Attività da svolgere:
A. Rispondi a queste domande sul brano dedicato alla sinfonia «Patetica»:
(i) Quale strumento suona al grave, da solo, nel primo tempo?
(ii) In quale metro è scritto il valzer del secondo tempo?
(iii) In quale mese e anno la sinfonia fu riscritta di getto?
B. Per favore, scrivi il seguito del brano sulla sinfonia «Patetica», partendo subito dopo la sua ultima frase.
----- Brano da leggere
Il lunghissimo primo tempo, ad esempio, è un unicum nella produzione di Cajkovskij, con quel fagotto al grave, solo, sopra archi scurissimi, in un'atmosfera nella quale, quasi annunciando certe modalità espressive delle avanguardie del Novecento, giocano senz'altro un ruolo maggiore il timbro che le note scelte. Ed è da ascoltare la sua capacità di mantenere questo carattere per tutto il movimento, anche quando l'Adagio introduttivo sfocia nel meraviglioso tema dell'Allegro non troppo.

Il secondo tempo, Allegro con grazia, è una sorta di valzer impossibile, in 5/4, quasi un incubo per un ballerino: l'atmosfera è quella giusta, ci si sente invitati al ballo del principe ma il metro scelto farebbe incrociare le gambe e cadere rovinosamente - no, è un valzer indanzabile.

Volendo ci si potrebbe invece allineare sul ritmo di marcia dell'Allegro molto vivace, gioioso, scherzoso, orchestrato con straordinaria sapienza: lì il tono patetico sparisce e il cuore, le orecchie, per alcuni minuti si dedicano decisamente ad altro.

Il finale comincia con un pianto disperato, nel quale tutto il calore degli archi non riesce a consolare il dolore del corno, e questo senso di desolazione prosegue sino alle ultime note, facendoci scoprire che persino Cajkovskij, amato per la sua sapienza nel costruire musiche fatte di pulsazioni ritmiche e fragori sonori, quando voleva sapeva comporre pagine che si muovono in punta di matita, tra colori pastello e dinamiche ridotte. E non ci si lasci trarre in inganno dal crescendo centrale: non conduce da nessuna parte, se non ad un punto di non ritorno, quando un singolo e moderato colpo di tam-tam segna l'avvio della dissoluzione progressiva di ogni cosa.

Nicola Campogrande

Guida all'ascolto 3 (nota 2)

I primi schizzi della «Patetica» risalgono all'autunno 1892. Sono gli anni in cui Ciaikovsky sente appressarsi la fine. Cura una edizione delle sue liriche, e fa testamento. Ancor più del consueto il musicista è incerto sul valore di quanto compone. Gli schizzi del 1892 vengono distrutti, e la «patetica» è riscritta di getto nel marzo 1893. L'epistolario di Ciaikovsky indica come la «patetica» fosse concepita quale sinfonia a programma, ma l'autore non ha mai indicato con precisione di quale programma si trattasse, e l'indagine critica propende per una biografia artistica con finale di disperazione.
----------
----- Dati registrati
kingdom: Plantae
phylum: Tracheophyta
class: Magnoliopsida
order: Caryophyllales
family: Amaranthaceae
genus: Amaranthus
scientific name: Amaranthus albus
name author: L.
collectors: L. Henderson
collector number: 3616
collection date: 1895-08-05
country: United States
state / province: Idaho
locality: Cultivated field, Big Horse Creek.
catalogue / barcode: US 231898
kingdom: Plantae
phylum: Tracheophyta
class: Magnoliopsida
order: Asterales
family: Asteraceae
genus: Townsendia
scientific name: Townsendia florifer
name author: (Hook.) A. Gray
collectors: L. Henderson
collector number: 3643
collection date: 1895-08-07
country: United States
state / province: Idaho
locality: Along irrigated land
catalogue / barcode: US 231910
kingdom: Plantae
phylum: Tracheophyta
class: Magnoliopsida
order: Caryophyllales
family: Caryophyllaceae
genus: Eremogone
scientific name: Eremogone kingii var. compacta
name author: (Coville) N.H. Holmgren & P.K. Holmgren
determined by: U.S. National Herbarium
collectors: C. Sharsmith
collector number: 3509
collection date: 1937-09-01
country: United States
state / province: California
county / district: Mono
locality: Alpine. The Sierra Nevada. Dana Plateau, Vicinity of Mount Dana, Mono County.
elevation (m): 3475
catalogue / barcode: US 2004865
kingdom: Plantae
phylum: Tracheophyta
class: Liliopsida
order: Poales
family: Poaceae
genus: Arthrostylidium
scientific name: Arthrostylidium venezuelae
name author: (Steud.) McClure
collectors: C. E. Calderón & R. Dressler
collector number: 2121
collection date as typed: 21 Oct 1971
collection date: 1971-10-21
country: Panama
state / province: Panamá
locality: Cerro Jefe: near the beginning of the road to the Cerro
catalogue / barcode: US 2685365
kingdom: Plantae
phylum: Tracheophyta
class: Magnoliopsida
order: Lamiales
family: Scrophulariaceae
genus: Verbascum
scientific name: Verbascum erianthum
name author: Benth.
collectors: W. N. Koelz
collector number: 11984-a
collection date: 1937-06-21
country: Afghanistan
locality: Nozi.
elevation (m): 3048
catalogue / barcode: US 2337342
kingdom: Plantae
----------
Soluzioni proposte:
A.
(i) Il fagotto.
(ii) In 5/4.
(iii) Nel marzo 1893.

B.
La Sinfonia prende le mosse da una introduzione che può esser definita una sorta di idea fissa, e che ricompare anche nel finale dell'opera. La caratterizzazione affettiva di questo tema è sviluppata attraverso alcune varianti e il risalto loro conferito dalla miracolosa strumentazione ciakovskiana. Il tema sorte cavernoso dal fagotto nel registro basso, e si trasforma in un misurato cantabile nel successivo allegro. La seconda idea del primo tempo è la celeberrima e patetica frase in andante, rimasta nel cuore romantico quale esempio assoluto di melodia. La costruzione e la strumentazione abilissima variano continuamente gli slanci e la pregnanza delle immagini. Nello sviluppo il carattere sinistro del programma è indicato dall'inserto del canto funebre «Pace con i beati». La coda è scandita da un appello delle trombe, quasi un avvio verso un cattivo destino.

L'Allegro con grazia in 5/4 riporta alla Russia campestre, filtrata attraverso il salone borghese. La forma è quella della danza con trio. Le idee cantabili si incatenano scorrevolmente l'un l'altra, e soltanto il trio riconduce alla insistenza di languide appoggiature.

L'Allegro molto e vivace è costruito sulla compresenza di due temi, l'uno spumeggiante in rapide terzine staccate, da scherzo mendelssohniano, l'altro alla marcia. Con stupenda maestria strumentale Ciaikovsky conduce il gioco del cancellare ed affermare fino alla apoteosi brillante del tema alla marcia. Il Finale è intriso nel lugubre. Il primo tema si crogiola nelle appoggiature, stilema classico dell'idea fissa patetica, il secondo è un frammento di canto il cui risalto melodico è sottolineato da accenni contrappuntistici in eco. Slanci ed abbandoni sono drammatizzati in una sorta di recitativo a piena orchestra, una invenzione tipicamente ciaikovskiana, fino ad un finale in dissolvenza.

Sulla «patetica» così Ciaikovsky si espresse scrivendo al fratello Modesto nell'agosto del 1893: «La ritengo la migliore, e precisamente la più compiuta delle mie opere. L'amo, come fino ad ora non ho mai amato nessun'altra delle mie creature». La prima fu diretta dall'autore a Pietroburgo il 28 ottobre di quell'anno. A fine novembre Ciaikowsky moriva di colera.

Gioacchino Lanza Tomasi

Guida all'ascolto 4 (nota 3)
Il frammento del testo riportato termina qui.